====== Text segment

About
Posted at TimesofSanDiego.com on 7/28/19
RUN DATES: 7/25/19 – 8/4/19
VENUE: Loud Fridge Theatre Group
People like to categorize and dichotomize. Ambiguity is unsettling. But ambiguity abounds in “Straight.”
Emily thinks she’s in a monogamous relationship with Ben. She can’t understand why, after five years, he’s still reluctant to move in with her. What she doesn’t know (and for her own sundry reasons, doesn’t probe too hard to find out), is that he’s simultaneously seeing Chris, a young college guy he met on Tindr.
Love is a slippery thing: unpredictable, sometimes unexpected, confounded by issues of identity, self-awareness and self-acceptance. The lines around all those sexual identity boxes are getting blurrier by the day.
How all this plays out unfolds slowly in the one-act, “Straight,” now having its West coast premiere courtesy of a new theater company in town: Loud Fridge Theatre Group.
The play accretes in short scenes that often seem to go nowhere, but they do ultimately add up. In the current production, the proceedings are made even slower by unnecessarily long blackouts between scenes.
But interstitial pacing is the only weakness in this otherwise robust production, co-directed by three women: two are also well-regarded local actors—Kate Rose Reynolds and Andréa Agosto—joined by new San Diegan Leigh Akins, who recently directed and performed at Scripps Ranch Theatre.

============

Brief A: Please write out the passage of the theater review starting with "How all this" and going on through "blackouts between scenes.".
Brief B: Name every character from the play that the theater review mentions by name.
Answer using only the theater review.

====== Data section

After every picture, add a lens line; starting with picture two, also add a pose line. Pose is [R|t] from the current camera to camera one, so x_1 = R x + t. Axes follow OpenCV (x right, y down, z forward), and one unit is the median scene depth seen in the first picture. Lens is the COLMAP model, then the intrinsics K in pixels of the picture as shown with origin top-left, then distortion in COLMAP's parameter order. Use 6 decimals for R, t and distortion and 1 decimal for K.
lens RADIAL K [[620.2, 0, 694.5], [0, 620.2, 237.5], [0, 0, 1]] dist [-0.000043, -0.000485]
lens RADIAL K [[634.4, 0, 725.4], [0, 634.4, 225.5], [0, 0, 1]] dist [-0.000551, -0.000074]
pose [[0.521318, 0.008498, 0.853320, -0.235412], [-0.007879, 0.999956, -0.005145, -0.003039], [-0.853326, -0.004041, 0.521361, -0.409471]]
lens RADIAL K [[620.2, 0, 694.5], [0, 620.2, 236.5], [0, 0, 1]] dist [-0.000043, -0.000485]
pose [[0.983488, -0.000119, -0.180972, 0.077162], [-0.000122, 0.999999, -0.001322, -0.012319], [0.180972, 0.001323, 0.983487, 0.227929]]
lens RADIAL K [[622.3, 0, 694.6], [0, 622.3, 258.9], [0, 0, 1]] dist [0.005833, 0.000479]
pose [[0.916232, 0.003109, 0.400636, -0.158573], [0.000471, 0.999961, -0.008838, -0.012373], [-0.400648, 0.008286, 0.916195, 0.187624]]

============
====== Data section

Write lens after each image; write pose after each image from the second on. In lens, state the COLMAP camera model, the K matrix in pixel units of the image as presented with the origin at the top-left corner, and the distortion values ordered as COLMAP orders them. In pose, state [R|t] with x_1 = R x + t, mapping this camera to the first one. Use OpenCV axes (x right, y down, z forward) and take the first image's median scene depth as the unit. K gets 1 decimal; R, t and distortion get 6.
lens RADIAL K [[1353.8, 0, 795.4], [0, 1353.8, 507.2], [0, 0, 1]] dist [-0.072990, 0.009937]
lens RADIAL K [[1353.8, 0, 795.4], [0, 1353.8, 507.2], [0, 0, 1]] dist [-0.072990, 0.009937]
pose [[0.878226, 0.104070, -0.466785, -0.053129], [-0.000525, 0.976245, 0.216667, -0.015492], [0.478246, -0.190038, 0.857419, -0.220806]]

============

Solution A:
How all this plays out unfolds slowly in the one-act, “Straight,” now having its West coast premiere courtesy of a new theater company in town: Loud Fridge Theatre Group.
The play accretes in short scenes that often seem to go nowhere, but they do ultimately add up. In the current production, the proceedings are made even slower by unnecessarily long blackouts between scenes.

Solution B: Emily, Ben, Chris